• [RECORDS FOR THE EXERCISE]
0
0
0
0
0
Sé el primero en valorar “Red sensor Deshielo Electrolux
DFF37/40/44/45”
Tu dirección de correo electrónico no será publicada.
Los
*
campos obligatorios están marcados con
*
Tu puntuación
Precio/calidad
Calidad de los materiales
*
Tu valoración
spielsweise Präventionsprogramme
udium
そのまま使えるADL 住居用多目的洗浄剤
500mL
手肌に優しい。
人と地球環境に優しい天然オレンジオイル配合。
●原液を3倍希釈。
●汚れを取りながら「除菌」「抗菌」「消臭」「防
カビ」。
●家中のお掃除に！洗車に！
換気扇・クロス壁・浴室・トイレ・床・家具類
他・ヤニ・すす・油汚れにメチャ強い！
...
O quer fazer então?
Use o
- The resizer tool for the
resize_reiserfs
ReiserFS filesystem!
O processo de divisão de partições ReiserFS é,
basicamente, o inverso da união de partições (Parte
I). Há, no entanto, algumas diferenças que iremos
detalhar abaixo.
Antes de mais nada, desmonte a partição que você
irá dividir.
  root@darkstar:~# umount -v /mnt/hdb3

• [YOUR ASSIGNMENT]
Copy out each line of the data above, exactly, if it lies between the line holding "I). Há, no entanto, algumas" and the line holding "root@darkstar:~# umount -v /mnt/hdb3", inclusive; copy no other line.

• [ANSWER TO THIS TASK]
I). Há, no entanto, algumas diferenças que iremos
detalhar abaixo.
Antes de mais nada, desmonte a partição que você
irá dividir.
  root@darkstar:~# umount -v /mnt/hdb3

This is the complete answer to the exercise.